In 1965 father took a year off from his job as an Ag Rep in Shellbrook, rented the house out, packed some of our stuff into a trailer and we set off for Colorado State University in Fort Collins. Mother said afterwards that when he told her he had been accepted into the Masters program at CSU she went to the bathroom to wash her hair so she could cry into the sink. But we all survived and it was in fact a grand adventure.
One of the families that we met in Fort Collins was the Gary Garey family from Syracuse, Nebraska. We won’t get into the discussion about what kind of parents would name their kid Gary when the family name was Garey.
Gary was a classmate of father’s in the Masters program at CSU and they stayed in touch after we returned to Shellbrook. It must have only been 1 or 2 summers later when the Garey family came to Shellbrook for a visit. I can’t place the time exactly but it was while we were still in Shellbrook and the Vietnam war was still in high gear because the Gareys were very worried about their oldest son’s draft.
One day while they were visiting the fire siren rang a particularly long time. In a small town that just meant that there was a bad fire and they wanted to make sure all the volunteers heard the siren. For the Garey family however their first thought was “tornado”. We had to assure them that we simply didn’t have tornados but I’m not sure they completely believed us.
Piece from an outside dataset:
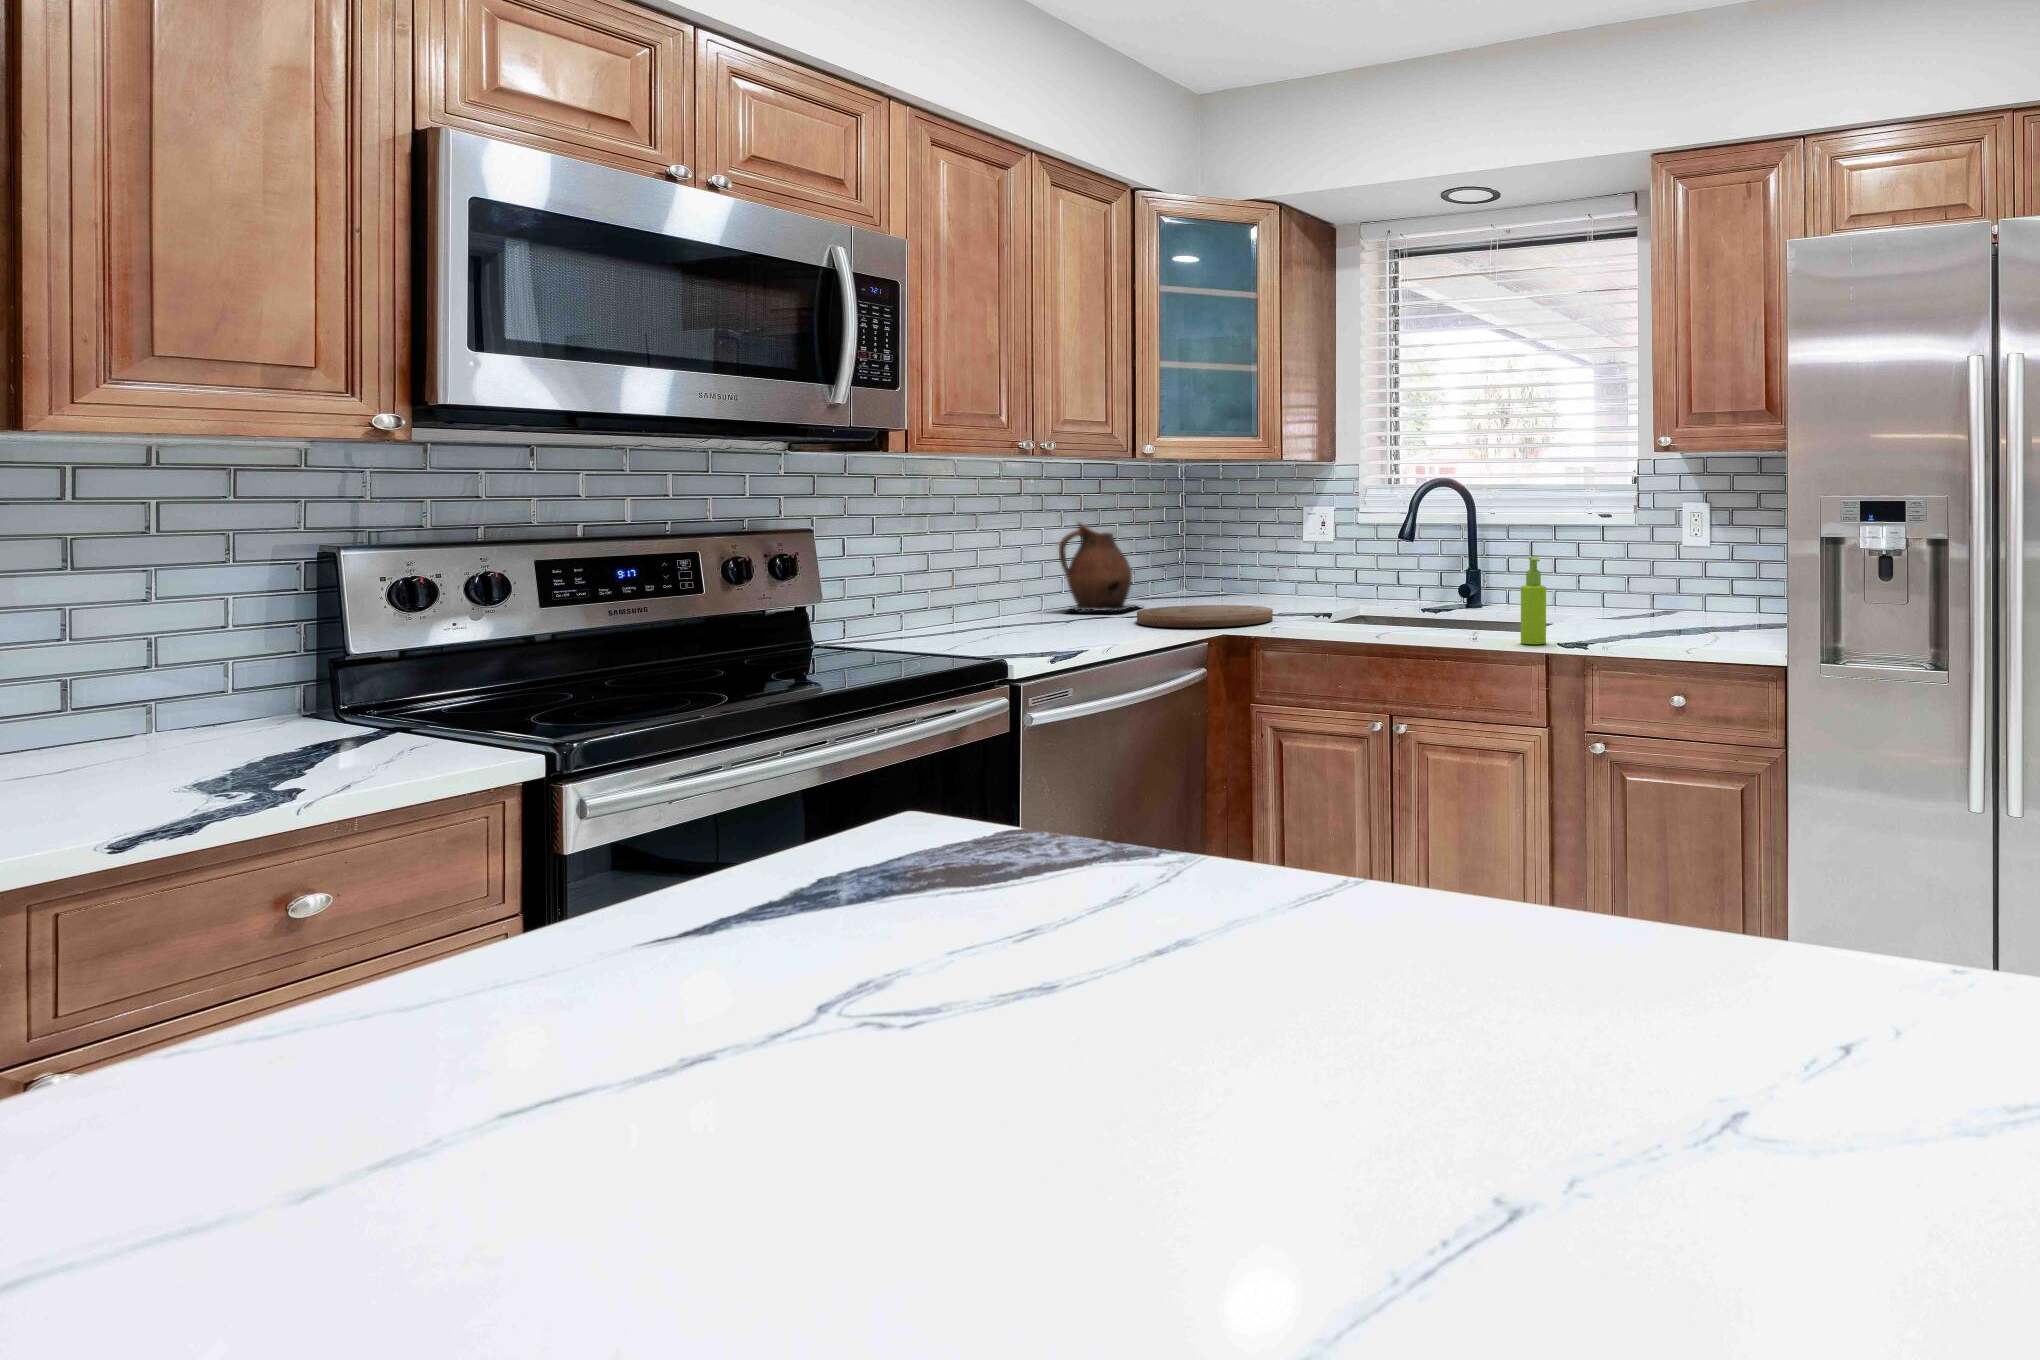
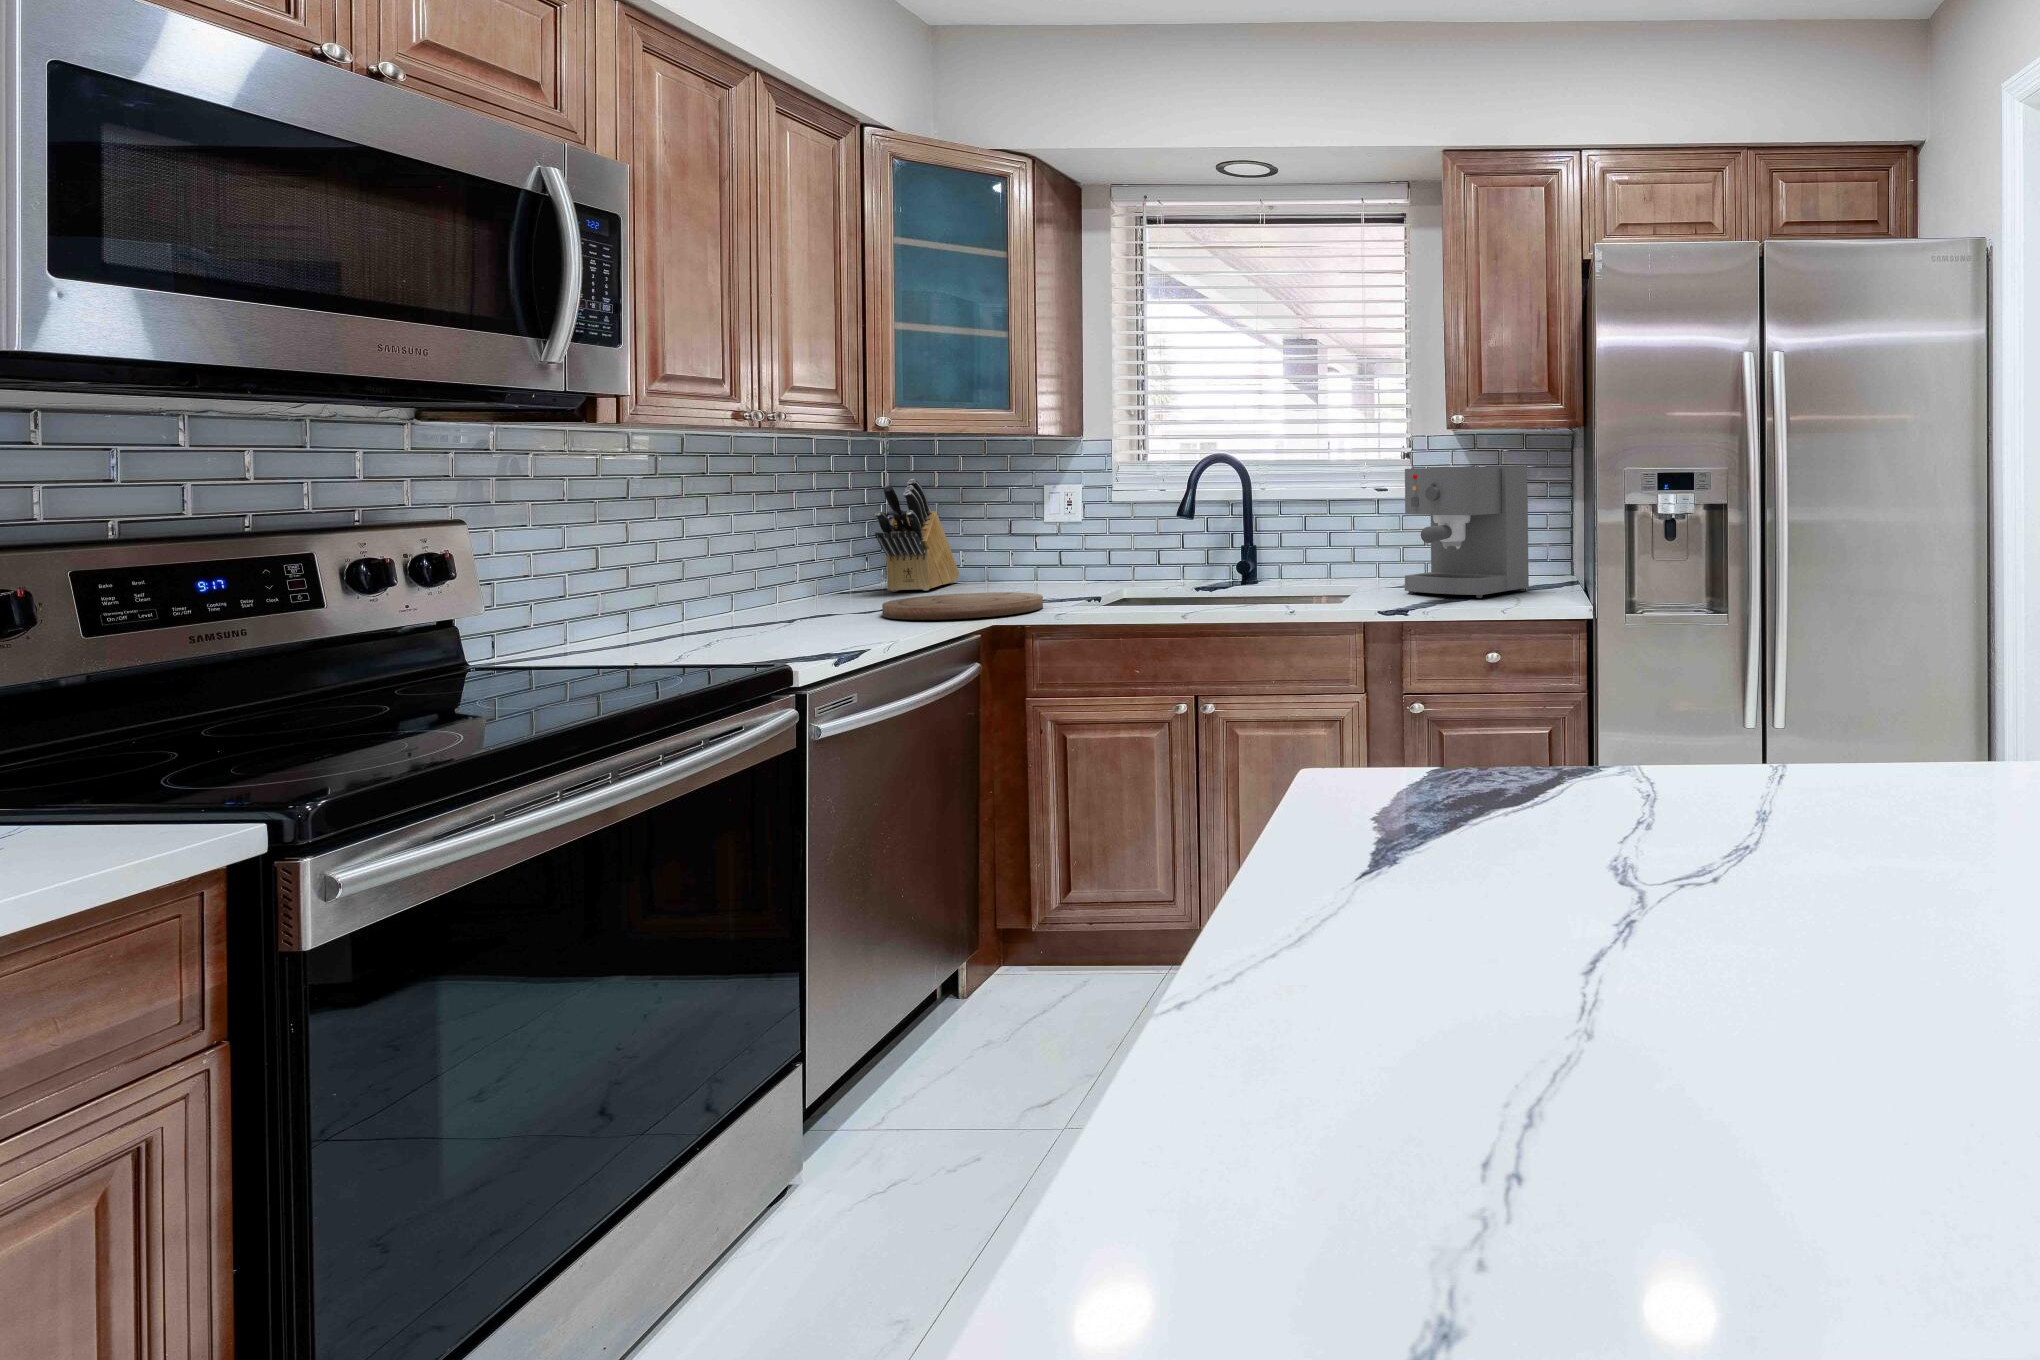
coffee maker: none [1617,494,1750,632] -> present [1405,466,1529,598]
knife block: none [1153,500,1234,601] -> present [875,479,959,592]
ceramic pitcher: present [1059,523,1136,611] -> none [764,506,869,607]
soap dispenser: present [1521,557,1546,644] -> none [1338,530,1364,617]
I’m in tornado alley now and I have some sense of their fear. That’s the current radar view of Nebraska on Wunderground. It looks pretty good right now and I think we’ve likely passed our highest risk but the TV is forecasting high tornado risk for areas southeast of here for 2 more days. I always thought that tornados were something that blew up and blew over quickly but at least in this case they seem to have lots of warning and the threat period appears to go on for days, not hours. I was actually a little worried about going to sleep last night because the threat for this county extended to 3:00 AM. By 10:00 PM however the radar shots showed that most of the storm was already east of us and heading northeast.
I’ve been in Laramie, Wyoming for the past week and I’ll be in Broken Bow, Nebraska this week on another Growsafe project. My rental for this trip turned out to be some kind of Chevy SUV. Its been a good reminder not to consider buying anything from GM. There’s nothing particularly wrong with it but nothing is particularly right either. I’ve grown accustomed to some pretty nice toys on my personal Fords and on rental Fords; this Chevy is like taking a step 10 years back in vehicle technology. The only feature that I have noticed that would be nice to see on a Ford is the moisture sensing wipers which I haven’t completely figured out but which are pretty cool nevertheless.
I had a very informative conversation with one of the client employees on the last job. This guy knew where Saskatchewan was and had spent quite a bit of time fishing on the Sturgeon Weir which is just north of the Jan Lake turnoff on the Hansen Lake Road. We got talking about farming and he asked me if there was some kind of Canadian government program to encourage farmers to maintain their farmyards. I was taken aback by the question & I didn’t respond as wisely as I could have. I did however assure him that there was and is no such program.
The foundation of his question was his observation that western Canadian farmyards generally look better than midwest US farmyards. And I think he’s right – I think on the average a western Canadian farmyard is in better repair with more modern buildings and just generally better housekeeping than the average yard that you drive by in the midwest. The reason however has nothing whatsoever to do with Canadian government programs and at the same time everything to do with US government programs.
My client’s question made an assumption that the Canadian government was somehow subsidizing farmers to maintain their farmyards. And the assumption that Canadian farmers are somehow supported by their government to a greater degree than American farmers are is commonplace down here. The truth is exactly the opposite.
The reason the average yard in western Canada looks better than its counterpart in the midwest is simple. The failures in western Canada have moved to the city or the oilpatch. If they’re still living in the farmyard they have off farm income so they can afford to paint the outbuildings, fix the fences and mow the grass. Meanwhile the successful farmers have had access to the land that the failures couldn’t manage so they have been able to grow profitably. On the US side however, the failures are propped up by ag programs that assume every idiot born in the country has some God given right to be a farmer. That’s simply stupid and fortunately for the most part, Canadian ag policy has recognized that and encouraged the failures to fail and move on.
Implicit in the question was the assumption that farmers wouldn’t invest in the farm without some government incentive. That notion that government solves all is pervasive both north and south of the 49th. There was a time when that foolish thinking was more common north of the border but I’m not sure that’s true anymore. And there’s plenty of crappy farmyards in western Canada too – they just tend to be owned by socialists and NFU members.